2003
Whites
2003 brought exceptionally challenging conditions for Chardonnay and the first result is simply quantitative. There is much less white Burgundy to go around than usual (typically, no more than half the crop) with certain sectors, such as Meursault, faring even worse. Many Chardonnays staged a great recovery in barrel, appearing fresher and tighter at the end of elevage than at the start, but even the most accomplished wines necessarily bear the heavy imprint of this crushingly hot vintage. After a mild early winter, then a cold snap in January, Burgundy saw above average temperatures at most stages of the year through to harvest. As well as the 40 degree C August temperatures, there were heat spikes of unaccustomed ferocity in June and July, and a record-breaking 248 sunshine hours in March, equal to a normal July. April frosts between the 8th and 11th hit the early vegetation in the Maconnais and Chablis, and especially the Cote de Beaune, and set the scene for a difficult flowering and growing season.

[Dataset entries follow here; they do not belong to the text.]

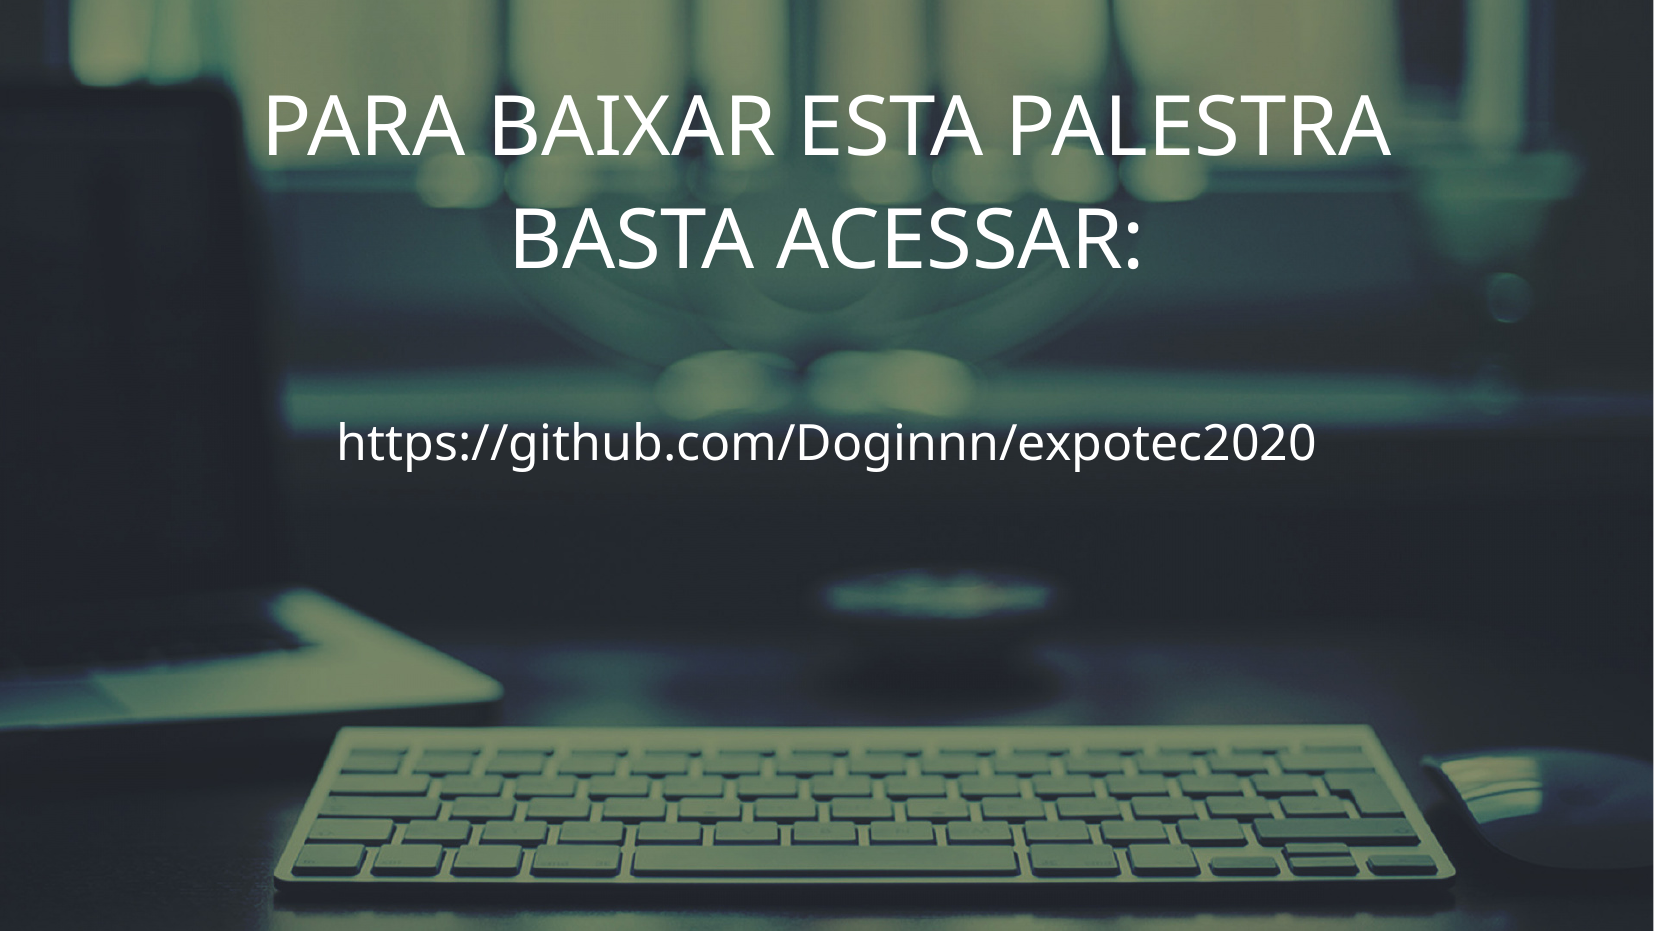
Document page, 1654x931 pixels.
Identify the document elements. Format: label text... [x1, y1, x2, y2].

text_box PARA BAIXAR ESTA PALESTRA BASTA ACESSAR: https://github.com/Doginnn/expotec2020 [236, 59, 1418, 556]
picture [0, 0, 1654, 931]
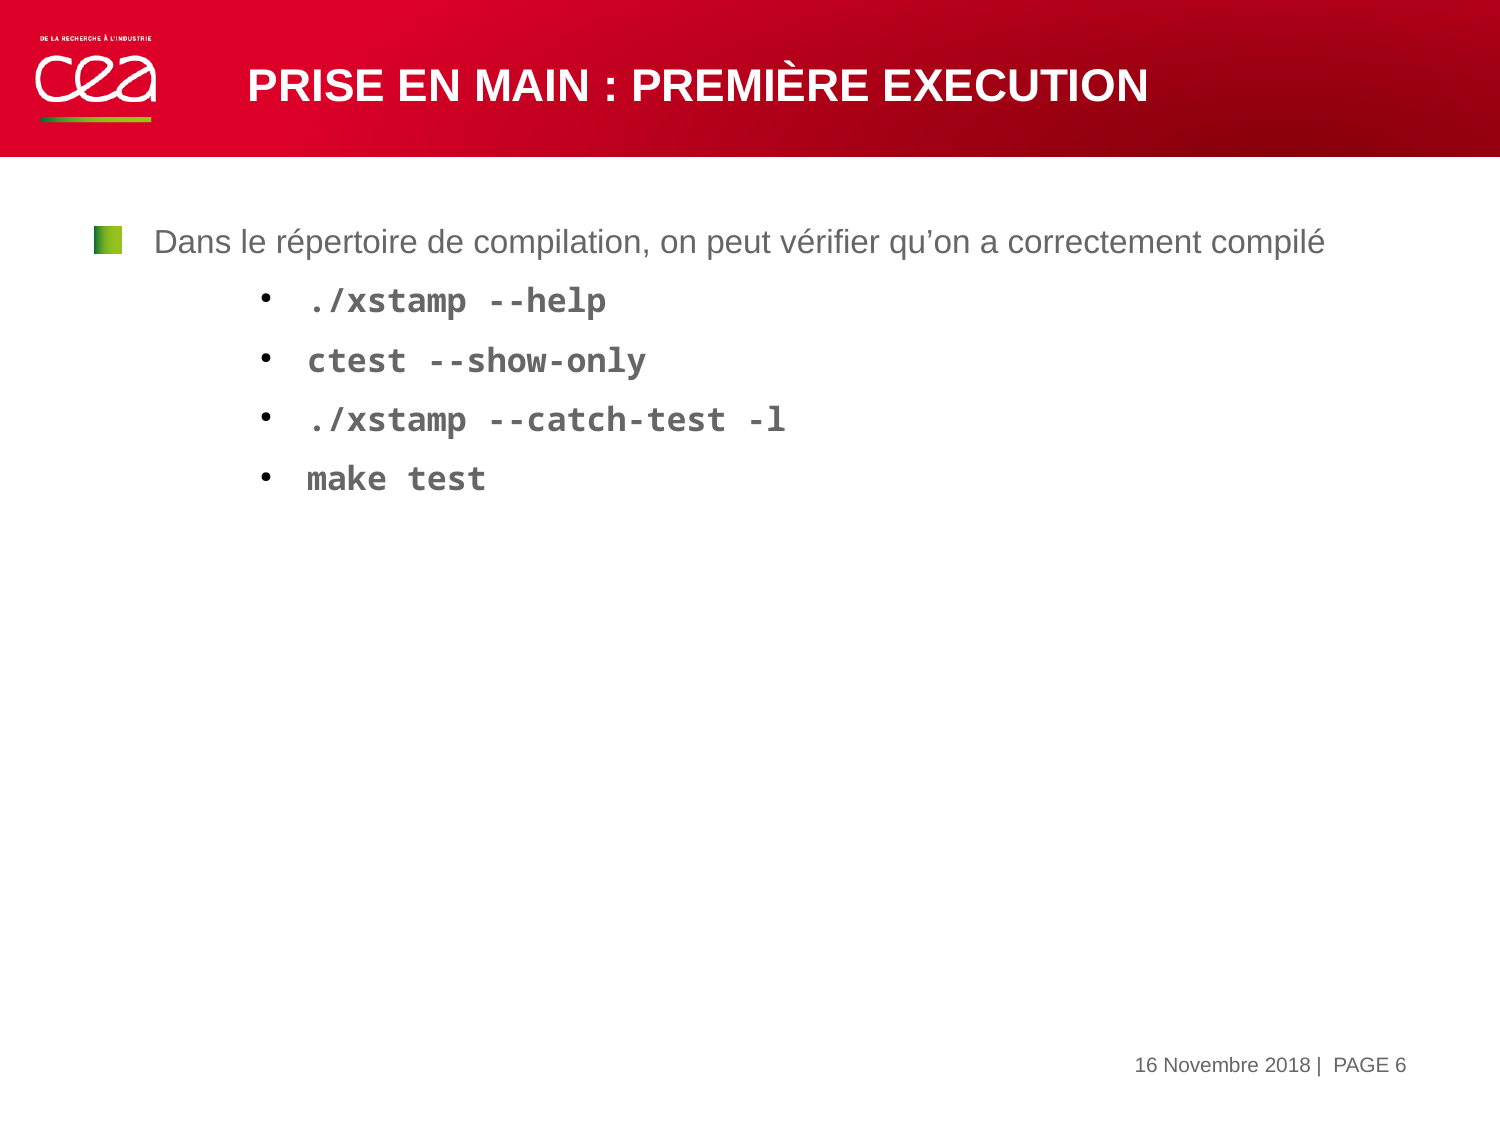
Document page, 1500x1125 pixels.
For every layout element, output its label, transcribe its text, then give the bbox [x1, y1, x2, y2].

slide_number | PAGE <number> [1316, 1034, 1500, 1094]
list Dans le répertoire de compilation, on peut vérifier qu’on a correctement compilé ./xstamp --help ctest --show-only ./xstamp --catch-test -l make test [94, 219, 1436, 1035]
picture [0, 0, 1500, 157]
title Prise en main : première execution [247, 8, 1436, 158]
footer 16 Novembre 2018 [336, 1034, 1311, 1095]
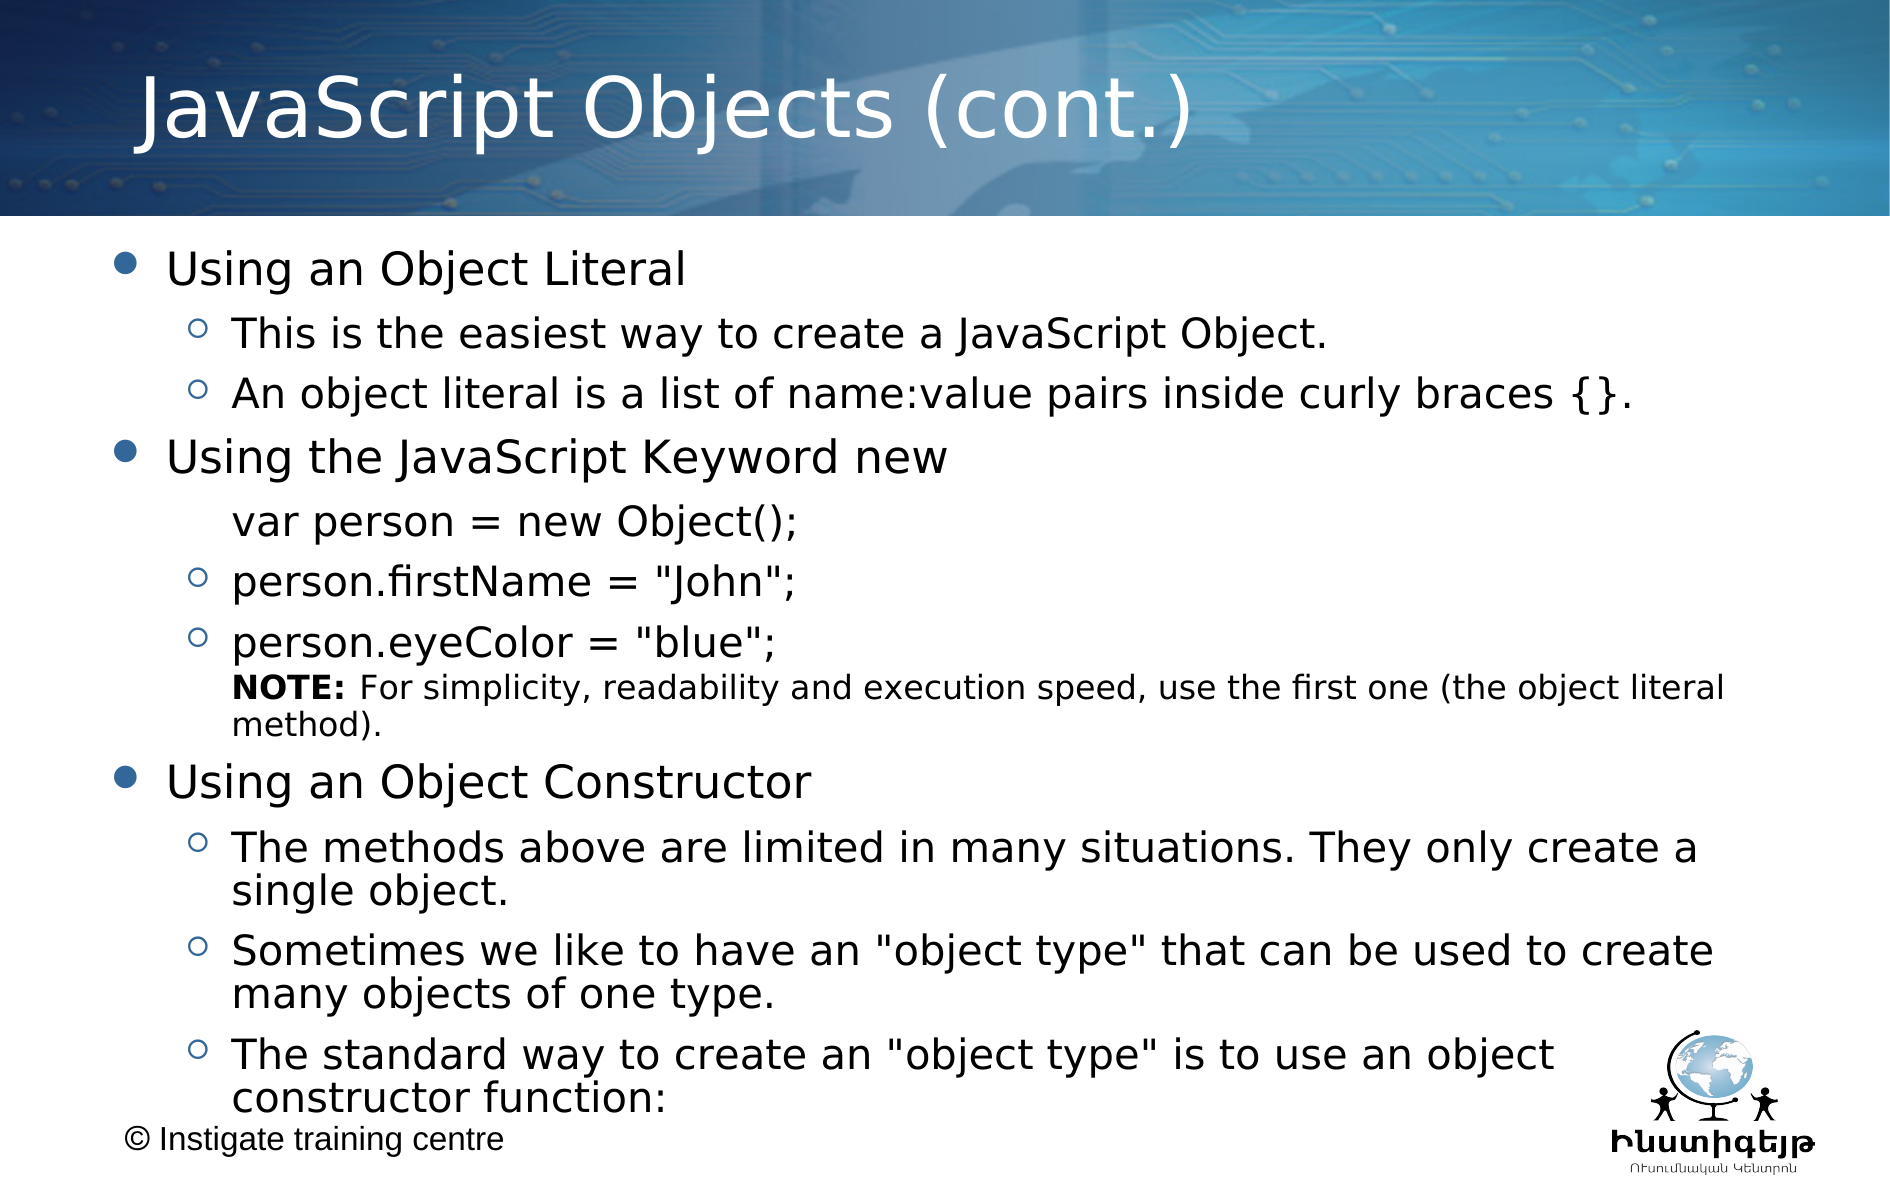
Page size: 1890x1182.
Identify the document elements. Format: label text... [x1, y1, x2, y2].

picture [0, 0, 1890, 216]
picture [1612, 1030, 1815, 1175]
list Using an Object Literal This is the easiest way to create a JavaScript Object. An object literal is a list of name:value pairs inside curly braces {}. Using the JavaScript Keyword new var person = new Object(); person.firstName = "John"; person.eyeColor = "blue"; NOTE: For simplicity, readability and execution speed, use the first one (the object literal method). Using an Object Constructor The methods above are limited in many situations. They only create a single object. Sometimes we like to have an "object type" that can be used to create many objects of one type. The standard way to create an "object type" is to use an object constructor function: [110, 247, 1801, 276]
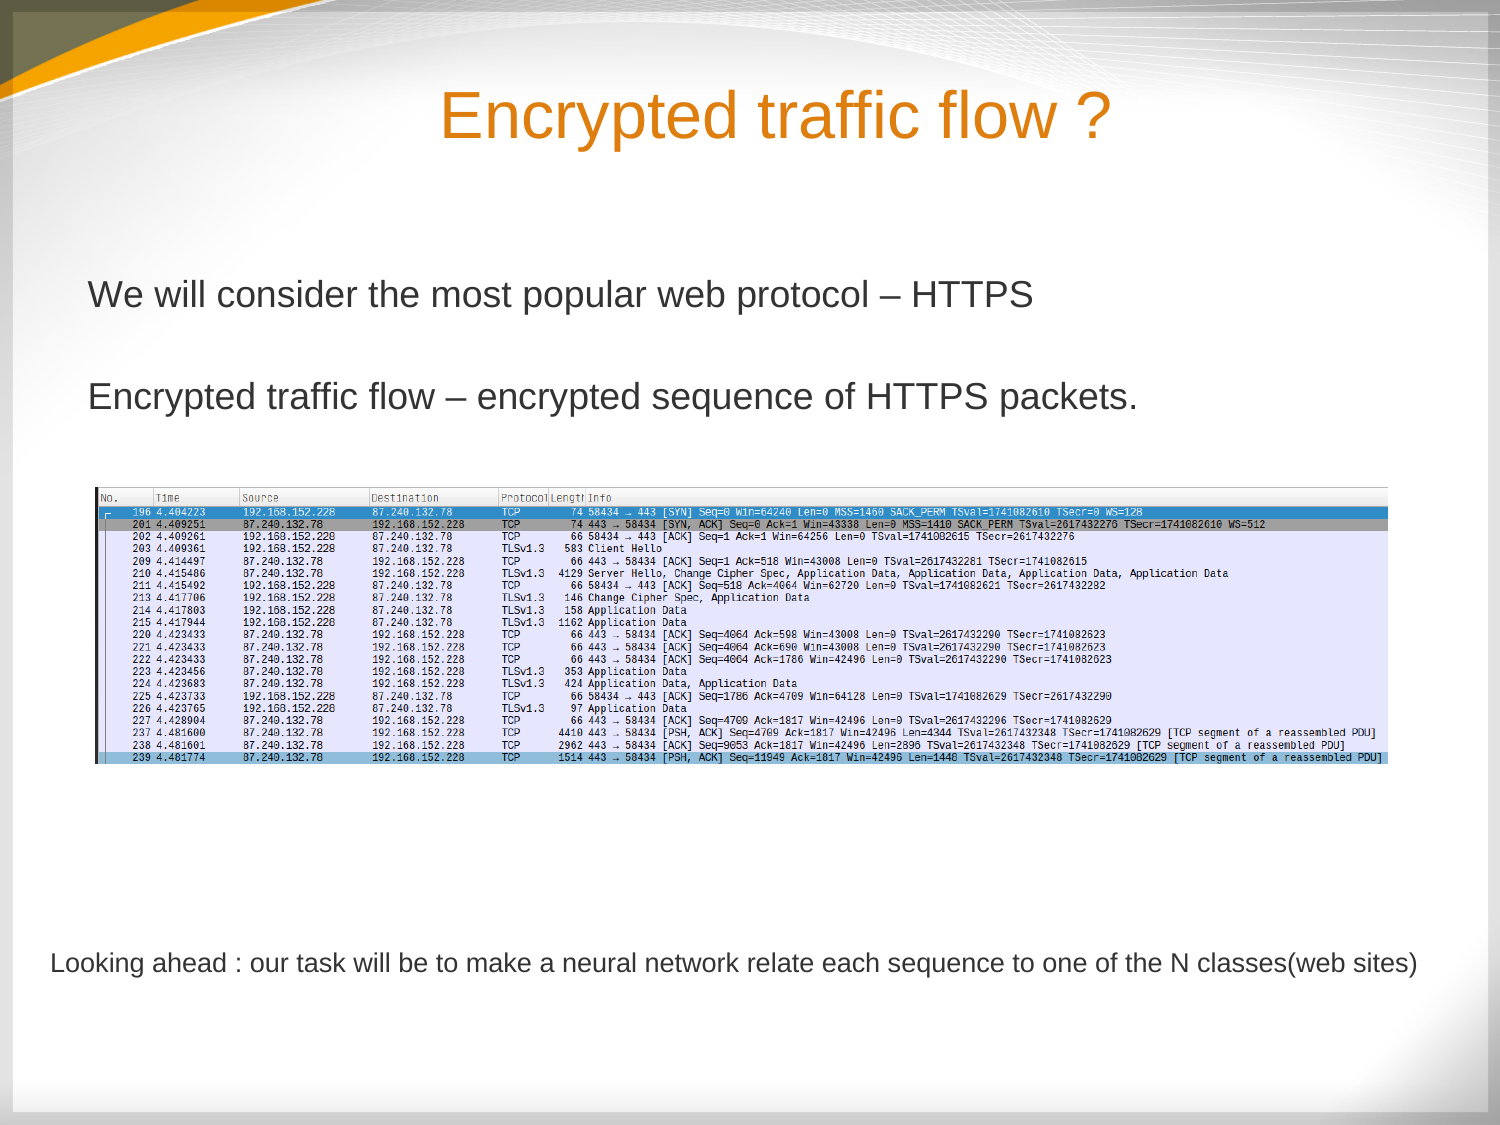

Then came the heat, with the final heatwave from 5th - 12th August hurriedly bringing forward the bans de vendange so that most of the Cote de Beaune Chardonnay was picked by the end of August. Inevitably, 2003 must be considered, first and foremost, a Pinot Noir year, with many reds having coped magnificently with the conditions. Equally inevitably, 2003 whites will be shared out thinly and drunk fairly quickly. Curiosity impels one to hold a few good whites back to see what they become, but common sense dictates that most should be drunk well before the 2002s and exciting 2004s.
Reds
With very few exceptions, from the top to the bottom of Burgundy there was very little juice in 2003. A fateful sequence of frost, then hail, then sunburn conspired to demolish yields. Production quantities were often halved with even lower yields not uncommon, the shortfall affecting Pinot Noir and Chardonnay about equally, with the Côte de Beaune penalised even more than the Côte de Nuits. But 2003 was not a rerun of the fiercely tannic, earlier ‘heatwave’ year of 1976. 2003 dictated no single, common approach: some picked early, others waited. By and large, the vines remained green, with adequate water throughout 2003 even to the end of picking. Damage occurred above all in the unbearably hot early August period when temperatures hovered at 41 degrees C for several days straight, mainly affecting rows facing south without leaf cover or shade. Winemaking challenges in 2003 involved effective sorting and discarding of dried-up berries, cooling very hot juice, deciding when and by how much to rectify low acidities and adjusting Pinot Noir extraction to suit the year’s very concentrated materials. Few domaines took more than 5 days to pick this diminutive crop but the dates between the earliest and latest harvesters spread out over more than three weeks. The earliest, from 13th August on, sought to retain what little acidity remained; later harvesters, picking in the first week of September, argued that even mid-August was too late to keep acidity and that there was more to be gained by adhering to a more normal ripening cycle. The rule book was tossed out of the window in this year of extremes and growers backed their individual instincts as they struggled with the earliest harvest date since 1612 and acidities lower than previously recorded. The flavour components of the vintage are apparent - sugar ripeness between 12% and 13%, excellent crop health, moderate but highly extractable tannins, low acidity, lots of skins and pips but little juice - but only now, after several years in bottle, are the finesse and terroir elements to these richly-constituted wines slowly beginning to reassert themselves. The real star of 2003 was the Beaujolais, with the Gamay grape managing to turn the fierce summer conditions to its advantage, producing wines of remarkable quality.